Exercise:
Quote the text of every entry below word for word, omitting the pictures.

Record extracts:
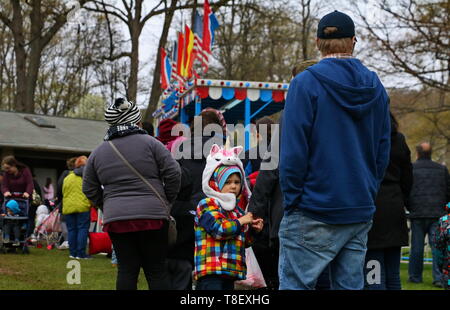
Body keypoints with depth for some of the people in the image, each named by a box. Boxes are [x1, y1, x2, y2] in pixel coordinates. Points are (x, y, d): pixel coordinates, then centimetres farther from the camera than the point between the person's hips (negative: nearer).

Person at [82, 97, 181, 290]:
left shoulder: (98, 152, 11)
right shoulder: (149, 143, -1)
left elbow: (89, 190, 15)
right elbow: (172, 174, -5)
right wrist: (166, 201, 9)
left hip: (116, 218, 3)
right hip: (152, 216, -3)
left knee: (127, 269, 5)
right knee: (156, 270, 2)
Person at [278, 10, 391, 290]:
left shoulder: (306, 83, -8)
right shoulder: (376, 88, 8)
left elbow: (293, 150, -12)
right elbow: (383, 151, 11)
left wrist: (292, 200, -4)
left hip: (314, 213, -5)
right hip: (361, 212, 6)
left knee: (296, 284, -1)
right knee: (351, 285, 11)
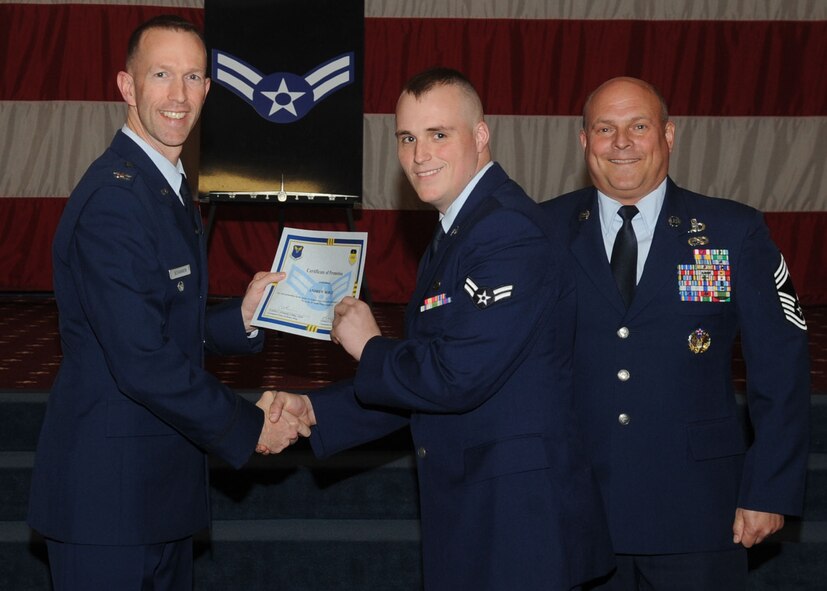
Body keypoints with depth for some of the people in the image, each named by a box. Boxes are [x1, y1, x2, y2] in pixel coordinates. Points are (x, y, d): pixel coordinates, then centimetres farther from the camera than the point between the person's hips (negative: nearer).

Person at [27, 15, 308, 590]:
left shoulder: (169, 190, 13)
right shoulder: (112, 199, -20)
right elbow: (142, 361, -24)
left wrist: (241, 317, 1)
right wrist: (249, 427, -15)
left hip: (162, 482, 10)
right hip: (109, 493, -10)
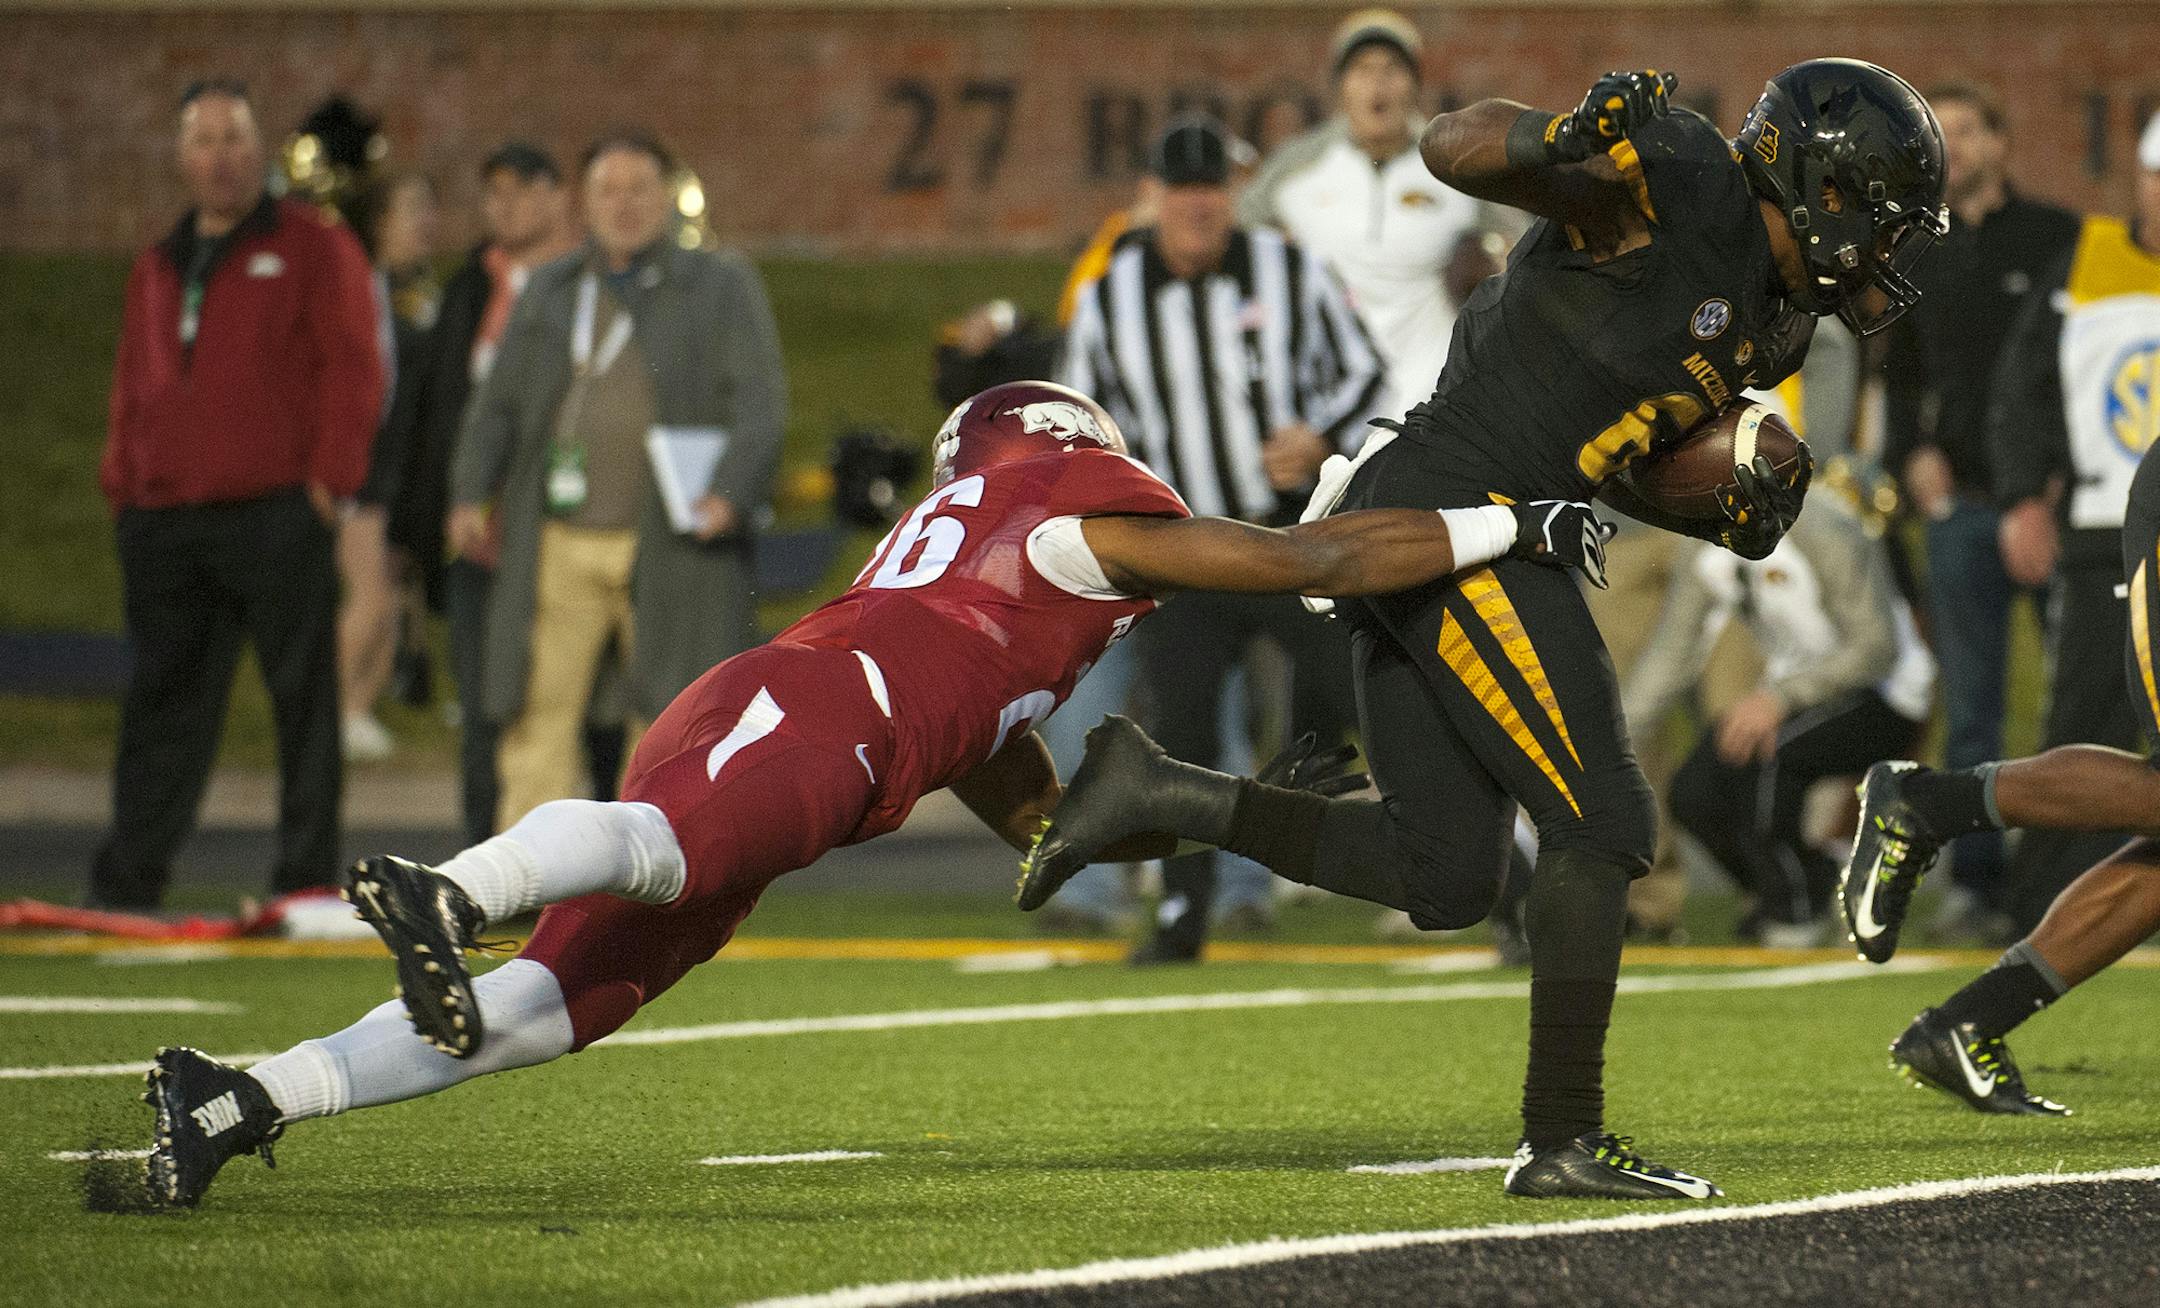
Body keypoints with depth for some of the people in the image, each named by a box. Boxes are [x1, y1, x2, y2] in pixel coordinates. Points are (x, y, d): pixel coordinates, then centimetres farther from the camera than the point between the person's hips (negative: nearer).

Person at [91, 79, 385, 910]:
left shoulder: (312, 248, 2)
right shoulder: (157, 268, 20)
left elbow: (352, 370, -4)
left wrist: (328, 478, -11)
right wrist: (120, 486, 11)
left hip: (274, 520, -5)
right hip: (165, 523, 5)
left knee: (303, 700, -2)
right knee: (162, 705, 7)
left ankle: (307, 878, 1)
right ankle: (126, 884, 9)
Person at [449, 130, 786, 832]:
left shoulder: (721, 288, 5)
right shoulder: (550, 292, 16)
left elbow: (760, 402, -4)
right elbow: (498, 405, 15)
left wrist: (730, 494, -20)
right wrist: (470, 494, -1)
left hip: (668, 547, -3)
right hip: (559, 551, 3)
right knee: (538, 718, -2)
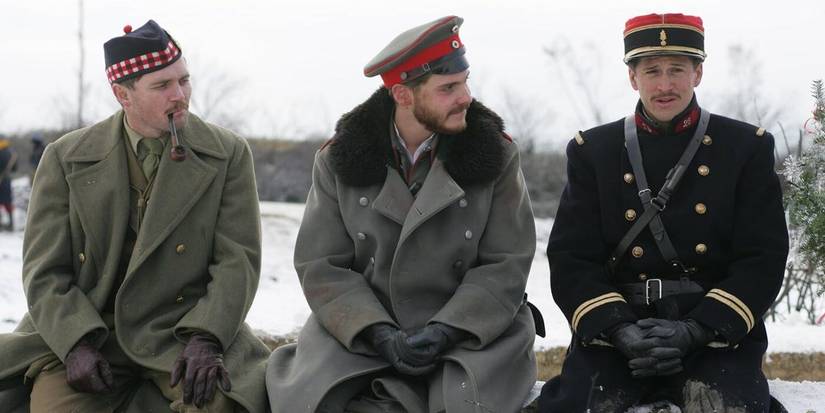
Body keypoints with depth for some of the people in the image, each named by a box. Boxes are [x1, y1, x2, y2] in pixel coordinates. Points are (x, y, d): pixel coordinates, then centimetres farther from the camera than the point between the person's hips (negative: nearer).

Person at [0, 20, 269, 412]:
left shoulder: (228, 154, 3)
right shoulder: (65, 158, 3)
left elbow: (237, 260, -2)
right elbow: (45, 271, 1)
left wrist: (205, 339, -18)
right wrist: (77, 344, -17)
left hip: (183, 327, -1)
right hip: (83, 330, 1)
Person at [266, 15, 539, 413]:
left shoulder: (495, 154, 0)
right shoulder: (340, 158, 2)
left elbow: (506, 265, -2)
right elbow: (321, 267, -1)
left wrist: (445, 331, -16)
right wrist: (381, 335, -16)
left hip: (469, 332, 0)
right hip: (361, 332, 1)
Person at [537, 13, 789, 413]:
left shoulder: (747, 147, 8)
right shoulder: (592, 151, 11)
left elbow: (763, 258, 1)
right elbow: (572, 259, 4)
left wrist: (696, 330, -15)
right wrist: (619, 330, -15)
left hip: (717, 330, -1)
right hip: (615, 327, 1)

Response area:
Body keypoints with depth for some of the people in the image, each named by a box. Boxes are [x1, y1, x2, y2] in pixel coordinates. Points are (x, y, d): pixel coordinates, then centimetres farther from the camera than the point between the person's hips (negative: nearer).

Person at [82, 97, 181, 290]:
left shoulder: (98, 152, 11)
right shoulder: (149, 143, -1)
left elbow: (89, 190, 15)
right elbow: (172, 174, -5)
right wrist: (166, 201, 9)
left hip: (116, 218, 3)
right hip: (152, 216, -3)
left knee: (127, 269, 5)
right knee: (156, 270, 2)
Person at [278, 10, 391, 290]:
left shoulder: (306, 83, -8)
right shoulder: (376, 88, 8)
left elbow: (293, 150, -12)
right elbow: (383, 151, 11)
left wrist: (292, 200, -4)
left hip: (314, 213, -5)
right hip: (361, 212, 6)
left knee: (296, 284, -1)
right knee: (351, 285, 11)
Body keypoints with depth for some of the people in the image, each named by a box. Boxes are [x1, y1, x2, y2] in pixel coordinates. Points are (x, y, d): pixel coordinates, then centimetres farther from the camera than the point between the person's hips (negative: nearer).

Person at [27, 15, 308, 590]:
left shoulder: (169, 190, 13)
right shoulder: (112, 199, -20)
right elbow: (142, 361, -24)
left wrist: (241, 317, 1)
right wrist: (249, 427, -15)
left hip: (162, 482, 10)
right hip: (109, 493, -10)
Body keypoints with depth for some of the people in the image, each named by a box. Boxes are [x1, y1, x2, y2] in pixel coordinates. Points are (x, y, d): pixel coordinates, then centimetres farther from the camera than the point between the person's hips (negative: nearer).

Person at [91, 79, 385, 910]:
left shoulder: (312, 248, 2)
right shoulder: (157, 268, 20)
left elbow: (352, 370, -4)
left wrist: (328, 478, -11)
right wrist: (120, 486, 11)
left hip: (274, 520, -5)
right hip: (165, 523, 5)
left knee: (303, 700, -2)
right knee: (162, 705, 7)
left ankle: (307, 878, 1)
right ankle: (126, 884, 9)
Person at [449, 130, 786, 832]:
left shoulder: (721, 288, 5)
right shoulder: (550, 292, 16)
left elbow: (760, 402, -4)
right elbow: (498, 405, 15)
left wrist: (730, 494, -20)
right wrist: (470, 494, -1)
left hip: (668, 547, -3)
right hip: (559, 551, 3)
right knee: (538, 718, -2)
Body keypoints with depth for some of the people in the image, each named by a box. Boxes are [x1, y1, x2, y2] in pixel coordinates. Points are (x, y, d): pixel coordinates, then centimetres farther from the camera than the point between the person's hips (negative: nearer).

Person at [0, 20, 269, 412]:
left shoulder: (228, 154, 3)
right shoulder: (65, 158, 3)
left elbow: (237, 260, -2)
right elbow: (45, 271, 1)
left wrist: (205, 339, -18)
right wrist: (77, 344, -17)
left hip: (183, 327, -1)
right hip: (83, 330, 1)
Person at [266, 15, 539, 413]:
left shoulder: (495, 154, 0)
right shoulder: (340, 158, 2)
left elbow: (506, 265, -2)
right elbow: (321, 267, -1)
left wrist: (445, 331, -16)
right wrist: (381, 335, -16)
left hip: (469, 332, 0)
right hip: (361, 332, 1)
Person at [537, 13, 789, 413]:
left shoulder: (747, 147, 8)
right shoulder: (592, 151, 11)
left elbow: (763, 258, 1)
right elbow: (572, 259, 4)
left wrist: (696, 330, -15)
right wrist: (619, 330, -15)
left hip: (717, 330, -1)
right hip: (615, 327, 1)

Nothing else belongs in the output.